[Start of Attachment]

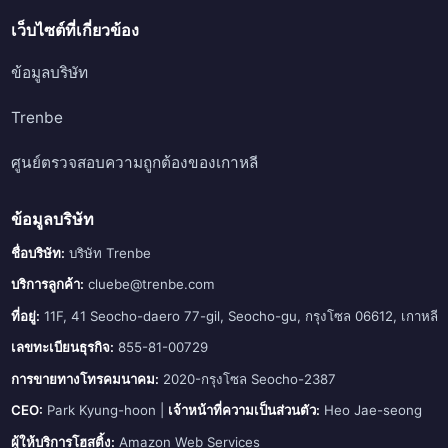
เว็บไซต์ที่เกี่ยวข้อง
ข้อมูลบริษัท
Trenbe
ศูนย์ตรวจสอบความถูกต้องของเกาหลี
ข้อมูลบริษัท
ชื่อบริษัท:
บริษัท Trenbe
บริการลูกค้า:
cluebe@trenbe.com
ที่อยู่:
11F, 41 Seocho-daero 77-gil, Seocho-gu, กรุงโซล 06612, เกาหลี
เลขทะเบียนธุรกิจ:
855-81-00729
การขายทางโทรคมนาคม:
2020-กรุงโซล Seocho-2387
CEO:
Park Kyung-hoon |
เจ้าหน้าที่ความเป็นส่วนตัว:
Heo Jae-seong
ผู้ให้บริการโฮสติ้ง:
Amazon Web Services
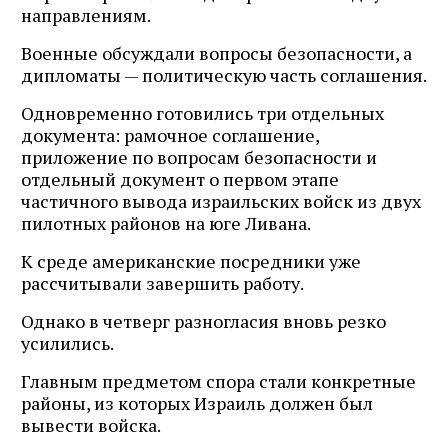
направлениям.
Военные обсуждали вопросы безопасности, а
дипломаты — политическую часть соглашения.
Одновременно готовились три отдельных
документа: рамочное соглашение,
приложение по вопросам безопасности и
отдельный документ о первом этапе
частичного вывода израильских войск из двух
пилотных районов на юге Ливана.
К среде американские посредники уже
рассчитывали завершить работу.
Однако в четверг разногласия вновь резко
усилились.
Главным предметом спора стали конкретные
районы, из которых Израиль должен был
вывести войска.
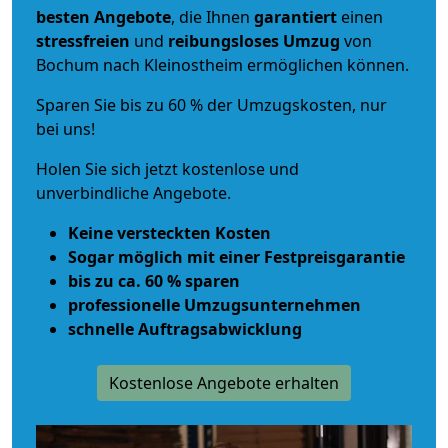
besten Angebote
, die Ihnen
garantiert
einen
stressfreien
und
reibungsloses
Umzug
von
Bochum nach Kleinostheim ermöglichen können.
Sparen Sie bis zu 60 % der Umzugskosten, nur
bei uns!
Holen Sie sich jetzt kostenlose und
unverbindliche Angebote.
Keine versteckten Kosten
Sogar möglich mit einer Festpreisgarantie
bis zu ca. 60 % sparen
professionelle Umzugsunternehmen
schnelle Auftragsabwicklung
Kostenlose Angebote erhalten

[End of Attachment]
[Start of Attachment]

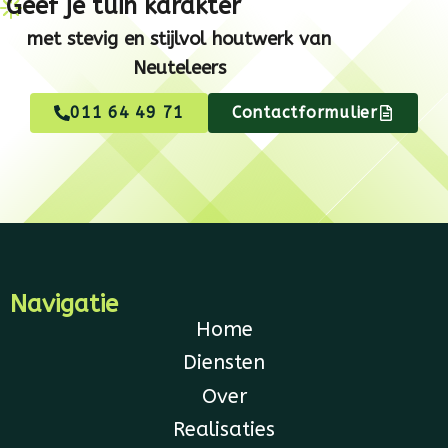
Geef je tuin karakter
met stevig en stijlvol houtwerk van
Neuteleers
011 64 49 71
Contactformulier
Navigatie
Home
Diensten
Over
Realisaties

[End of Attachment]

Exercise brief —
Lines of the listing above that contain the word "Angebote" should all be returned.

Task answer —
besten Angebote
unverbindliche Angebote.
Kostenlose Angebote erhalten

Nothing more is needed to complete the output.